Why Should I Care About a West Nile Positive Mosquito?
Why should I care about a West Nile Positive Mosquito?
West Nile Virus can make some people very sick. West Nile is a virus that is in our environment all the time. In summer, there is an increased chance that a mosquito could bite an animal with West Nile first and then bite a human. State Agencies monitor for mosquitoes that carry disease and report that to the Public Health Departments at the local city/town.
What is West Nile Virus (WNV)?
West Nile Virus (WNV) arrived in the US about 20 years ago and has spread to most of the Northeast. It arrived in birds brought to a NY Zoo and soon spread to our native bird population. The West Nile Virus (WNV) is primarily passed to and from birds by mosquitoes who prefer to bite birds (yes, some mosquitoes have preferred animal hosts!). In the summer, when mosquitos number rise there is an increased chance that a mosquito that bites a bird could bite a human next (yes, mosquitoes bite several times during their life!).
How does the Commonwealth monitor for West Nile?
State agencies monitor for mosquitoes known to carry diseases to humans all summer long. When a mosquito tests positive for West Nile Virus (WNV) or any other mosquito-transmitted disease, the Massachusetts Department of Public Health reports it to the local public health office.
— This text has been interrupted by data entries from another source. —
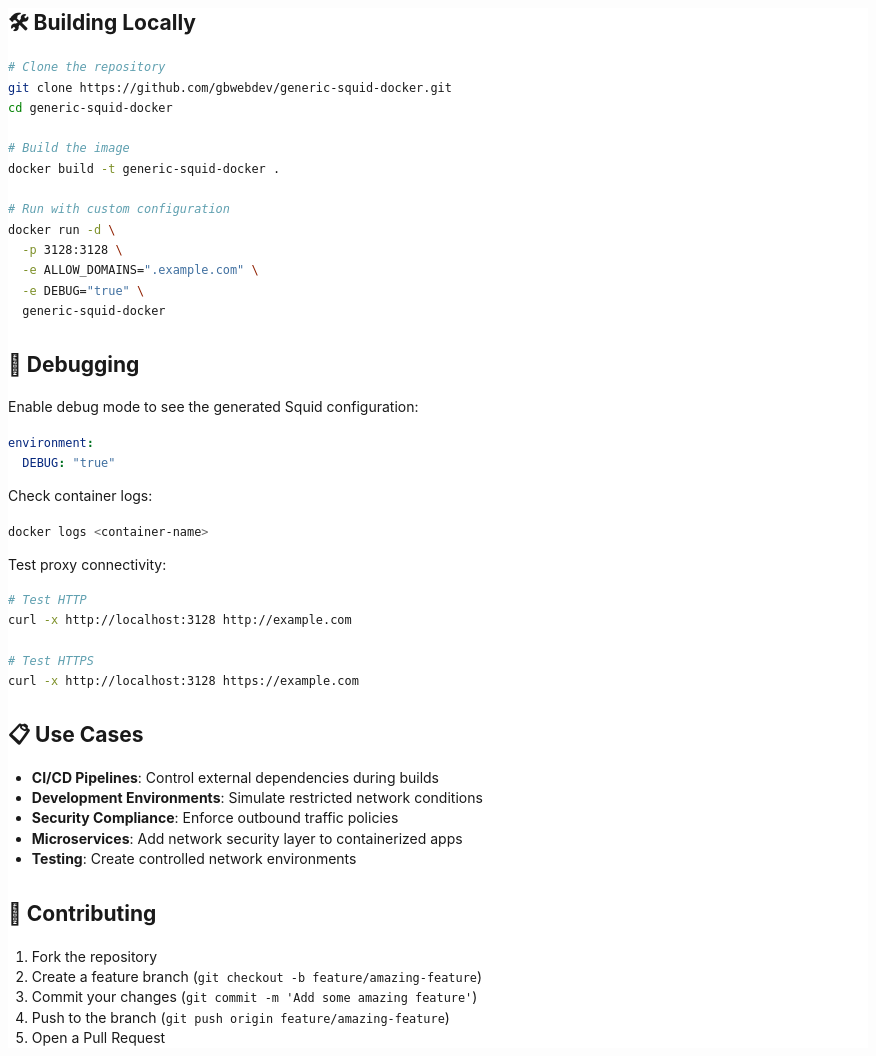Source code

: ## 🛠️ Building Locally

```bash
# Clone the repository
git clone https://github.com/gbwebdev/generic-squid-docker.git
cd generic-squid-docker

# Build the image
docker build -t generic-squid-docker .

# Run with custom configuration
docker run -d \
  -p 3128:3128 \
  -e ALLOW_DOMAINS=".example.com" \
  -e DEBUG="true" \
  generic-squid-docker
```

## 🐛 Debugging

Enable debug mode to see the generated Squid configuration:

```yaml
environment:
  DEBUG: "true"
```

Check container logs:

```bash
docker logs <container-name>
```

Test proxy connectivity:

```bash
# Test HTTP
curl -x http://localhost:3128 http://example.com

# Test HTTPS  
curl -x http://localhost:3128 https://example.com
```

## 📋 Use Cases

- **CI/CD Pipelines**: Control external dependencies during builds
- **Development Environments**: Simulate restricted network conditions
- **Security Compliance**: Enforce outbound traffic policies
- **Microservices**: Add network security layer to containerized apps
- **Testing**: Create controlled network environments

## 🤝 Contributing

1. Fork the repository
2. Create a feature branch (`git checkout -b feature/amazing-feature`)
3. Commit your changes (`git commit -m 'Add some amazing feature'`)
4. Push to the branch (`git push origin feature/amazing-feature`)
5. Open a Pull Request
The local public health office has a plan. Plans vary by health department guidelines.
Is there an action I can take?
It is important to be aware of the risk and take precautions to avoid mosquito bites all the time. Dump out standing water, use mosquito repellents, and be aware that mosquito control is not just a way to make evening activity more enjoyable but also can help you avoid contact with West Nile Virus.